Grundsätzlich kann man sagen, dass der Computer eine der flexibelsten Plattformen ist. Allerdings muss dieser permanent nachgerüstet werden und kann auch nur die Spiele wiedergeben, die für seine technische Ausstattung konzipiert wurden. Bei einer Konsole ist es so, dass die Spiele speziell für dieses eine Gerät hergestellt werden. Mann legt das Medium ein und schon kann es losgehen. Die Handhabung ist denkbar einfach und Kinder können nicht versehentlich etwas an der Systemkonfiguration ändern.

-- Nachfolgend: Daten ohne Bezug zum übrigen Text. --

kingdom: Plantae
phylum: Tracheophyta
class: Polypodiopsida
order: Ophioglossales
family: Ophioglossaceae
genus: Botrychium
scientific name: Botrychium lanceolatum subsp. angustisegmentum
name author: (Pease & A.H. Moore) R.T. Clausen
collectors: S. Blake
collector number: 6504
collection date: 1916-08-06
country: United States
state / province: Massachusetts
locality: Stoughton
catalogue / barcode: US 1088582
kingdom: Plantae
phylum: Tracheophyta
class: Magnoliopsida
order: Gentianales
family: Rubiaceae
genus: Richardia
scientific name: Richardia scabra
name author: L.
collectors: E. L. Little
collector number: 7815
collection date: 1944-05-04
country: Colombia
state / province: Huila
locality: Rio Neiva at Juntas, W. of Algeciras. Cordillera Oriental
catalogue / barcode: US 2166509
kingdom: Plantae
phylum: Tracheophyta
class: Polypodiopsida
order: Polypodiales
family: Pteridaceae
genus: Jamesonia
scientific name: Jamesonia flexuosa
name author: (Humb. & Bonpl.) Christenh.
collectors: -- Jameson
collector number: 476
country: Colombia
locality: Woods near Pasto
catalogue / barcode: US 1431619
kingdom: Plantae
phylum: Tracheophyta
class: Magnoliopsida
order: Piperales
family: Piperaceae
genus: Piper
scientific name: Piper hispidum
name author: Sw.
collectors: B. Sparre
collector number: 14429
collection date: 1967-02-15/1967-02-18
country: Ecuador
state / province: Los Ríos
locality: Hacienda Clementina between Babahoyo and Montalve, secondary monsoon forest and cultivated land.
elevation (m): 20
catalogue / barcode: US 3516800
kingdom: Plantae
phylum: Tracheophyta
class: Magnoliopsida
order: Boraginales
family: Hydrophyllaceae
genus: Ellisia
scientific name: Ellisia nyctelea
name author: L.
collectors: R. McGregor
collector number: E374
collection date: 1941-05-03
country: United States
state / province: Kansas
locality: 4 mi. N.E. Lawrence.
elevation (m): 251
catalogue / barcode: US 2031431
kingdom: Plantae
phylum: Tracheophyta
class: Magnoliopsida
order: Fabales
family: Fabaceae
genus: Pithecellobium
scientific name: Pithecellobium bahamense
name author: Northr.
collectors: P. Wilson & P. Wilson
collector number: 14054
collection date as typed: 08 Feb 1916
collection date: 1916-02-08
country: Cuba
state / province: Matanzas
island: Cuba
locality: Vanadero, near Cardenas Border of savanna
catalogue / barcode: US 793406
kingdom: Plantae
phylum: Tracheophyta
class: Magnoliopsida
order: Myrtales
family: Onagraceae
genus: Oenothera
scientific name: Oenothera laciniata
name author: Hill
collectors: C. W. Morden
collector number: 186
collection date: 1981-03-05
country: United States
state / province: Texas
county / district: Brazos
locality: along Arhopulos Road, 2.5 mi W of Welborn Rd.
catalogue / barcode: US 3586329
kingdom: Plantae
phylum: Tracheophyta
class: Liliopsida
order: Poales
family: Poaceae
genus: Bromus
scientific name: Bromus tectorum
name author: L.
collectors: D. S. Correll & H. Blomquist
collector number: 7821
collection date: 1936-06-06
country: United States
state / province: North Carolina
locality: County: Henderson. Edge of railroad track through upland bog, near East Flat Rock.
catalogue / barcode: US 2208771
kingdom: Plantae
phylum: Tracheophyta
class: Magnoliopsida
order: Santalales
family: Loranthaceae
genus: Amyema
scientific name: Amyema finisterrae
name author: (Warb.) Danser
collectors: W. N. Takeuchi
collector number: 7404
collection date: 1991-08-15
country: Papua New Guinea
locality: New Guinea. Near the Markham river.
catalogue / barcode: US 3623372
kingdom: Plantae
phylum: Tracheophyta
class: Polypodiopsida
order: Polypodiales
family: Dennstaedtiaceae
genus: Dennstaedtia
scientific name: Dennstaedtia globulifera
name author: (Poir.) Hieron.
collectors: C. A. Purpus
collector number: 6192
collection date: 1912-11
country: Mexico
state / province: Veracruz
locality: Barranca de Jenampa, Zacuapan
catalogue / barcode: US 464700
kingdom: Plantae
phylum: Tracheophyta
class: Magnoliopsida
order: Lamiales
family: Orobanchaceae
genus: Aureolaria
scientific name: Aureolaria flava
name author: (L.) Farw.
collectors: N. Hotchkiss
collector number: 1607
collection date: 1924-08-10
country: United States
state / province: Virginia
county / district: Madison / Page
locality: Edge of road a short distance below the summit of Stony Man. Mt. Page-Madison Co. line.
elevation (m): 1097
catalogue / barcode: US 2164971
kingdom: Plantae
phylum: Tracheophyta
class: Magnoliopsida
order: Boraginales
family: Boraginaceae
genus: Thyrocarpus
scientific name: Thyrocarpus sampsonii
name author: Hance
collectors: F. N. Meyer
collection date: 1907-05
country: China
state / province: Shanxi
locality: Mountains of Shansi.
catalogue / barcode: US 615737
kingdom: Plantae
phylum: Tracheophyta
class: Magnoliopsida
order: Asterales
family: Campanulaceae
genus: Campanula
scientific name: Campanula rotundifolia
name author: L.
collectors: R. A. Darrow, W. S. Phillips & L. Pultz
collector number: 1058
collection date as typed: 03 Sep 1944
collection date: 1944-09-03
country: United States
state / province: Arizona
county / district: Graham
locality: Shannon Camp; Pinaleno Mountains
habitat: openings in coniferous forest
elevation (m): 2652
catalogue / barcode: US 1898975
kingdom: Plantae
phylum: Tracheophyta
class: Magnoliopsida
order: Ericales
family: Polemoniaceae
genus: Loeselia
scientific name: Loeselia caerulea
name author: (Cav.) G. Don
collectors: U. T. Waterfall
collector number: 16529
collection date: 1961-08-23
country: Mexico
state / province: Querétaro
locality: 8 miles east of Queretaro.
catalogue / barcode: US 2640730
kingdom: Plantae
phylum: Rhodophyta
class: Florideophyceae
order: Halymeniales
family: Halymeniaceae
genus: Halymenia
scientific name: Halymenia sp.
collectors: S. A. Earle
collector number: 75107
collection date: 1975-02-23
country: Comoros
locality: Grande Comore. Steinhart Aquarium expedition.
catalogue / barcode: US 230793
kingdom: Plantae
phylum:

Der Preis ist bei den Spielekonsolen ein großer Pluspunkt. Ein Computer, der den aktuellsten Standards entspricht kann schnell einen vierstelligen Betrag kosten. Die Spielekonsole von heute kostet etwa 200 bis 300 Euro und kann einfach an den Fernseher angeschlossen werden. Die Spiele selbst kosten bei PC und Konsole etwa das Gleiche. Die Auswahl mag beim Computer etwas größer sein, allerdings hängt es von jedem Einzelnen ab, welches Genre man lieber mag. Denn häufig sind bestimmte Spiele nur für eine der Plattformen erhältlich.